Husted, a Dayton-area Republican, fired Buerck and Sisk as consultants to the House GOP in 2004. Since then, he has publicly distanced himself from the pair while quietly helping behind the scenes. He wrote Buerck a letter of recommendation for law school, and his wife, Realtor Tina Husted, was the listing agent for the sale of Sisk’s $300,000 home.

‘The best and worst of everything’

Householder’s meteoric rise from insurance agent in hardscrabble New Lexington to House speaker is due in large part to the political prowess of Buerck, his brilliant, ruthless and hyper-vigilant top aide.

But it was Buerck who ultimately also brought Householder down by alienating colleagues who turned to law enforcement authorities and the news media.

Just 30 years old when he resigned from the House in August 2003, Buerck launched First Tuesday and within two months was pulling in more than $80,000 a month. His clients included two obscure Dayton firms whose goal was Householder’s goal, to install Husted as House speaker and Sen. Jeff Jacobson as Senate president.

Their plan nearly worked, but it collapsed the following summer after Husted and Jacobson, a suburban Dayton Republican, admitted they had routed hundreds of thousands of dollars to Buerck and Sisk through a tiny nonprofit called Citizens for Conservative Values and JSN Associates, a consulting firm run by James Nathanson, one of Jacobson’s closest friends.

In the following months, Buerck lost most of his consulting clients as friends and colleagues deserted him.

My Ohio contact said that there wasn’t a line Buerck wouldn’t cross. Based on this article, that’s pretty believable.

In 2006, alot of Republicans lost their House seats thanks to the plethora of GOP scandals that year. There was the Bob Ney-Jack Abramoff scandal, the Taft scandal and, apparently, the Buerck ripoff.

This is the picture of the ‘guy behind the guy’:

Buerck and Sisk raised millions of dollars for Householder and House Republicans by threatening to withhold financial support from wayward members who didn’t vote in lockstep with Householder on key pieces of legislation.

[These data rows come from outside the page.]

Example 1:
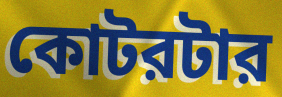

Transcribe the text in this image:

কোটরটার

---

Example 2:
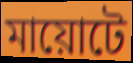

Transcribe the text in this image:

মায়োটে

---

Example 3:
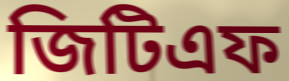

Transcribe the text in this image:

জিটিএফ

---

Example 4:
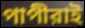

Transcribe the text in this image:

পাপীরাই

They also strong-armed members to embrace no-new-taxes pledges, using political nonprofits such as the Ohio Taxpayers Association to wage scorched-earth campaigns against Democrats and uncooperative Republican primary opponents.

“When I was trying to put together my first campaign brochure, they kept giving me paragraphs and I kept sending them back and saying, ‘I do my own writing,’ ” said Rep. Jim McGregor, a suburban Columbus Republican. “It’s the coin of the realm, it’s the only thing I have to give my voters, so I told them, ‘I can’t have you writing my words.’ “It was pretty confrontational.”

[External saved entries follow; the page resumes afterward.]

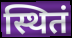
स्थितं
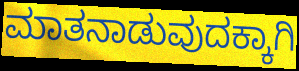
ಮಾತನಾಡುವುದಕ್ಕಾಗಿ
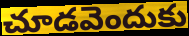
చూడవెందుకు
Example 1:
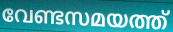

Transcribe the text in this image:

വേണ്ടസമയത്ത്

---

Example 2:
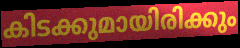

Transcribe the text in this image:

കിടക്കുമായിരിക്കും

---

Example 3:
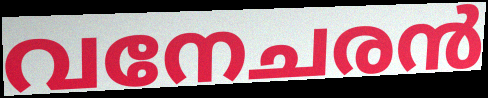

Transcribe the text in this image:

വനേചരൻ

It’s painfully obvious that Mssrs. Buerck and Sisk are total control freaks. People with that type of personality frequently believe tha the ends justifies the means.

I don’t have proof but it wouldn’t be difficult for me to think that Mr. Buerck talked DeWine into embarrassing Gov. Kasich. Gov. Kasich has a lengthy history of being a man of integrity. He’s consistent to a fault. He started submitting balanced budget blueprints in 1989. He didn’t stop submitting balanced budget blueprints until he retired from Congress in 2001.

With Gov. Kasich, what you see is what you get. It’s really that simple.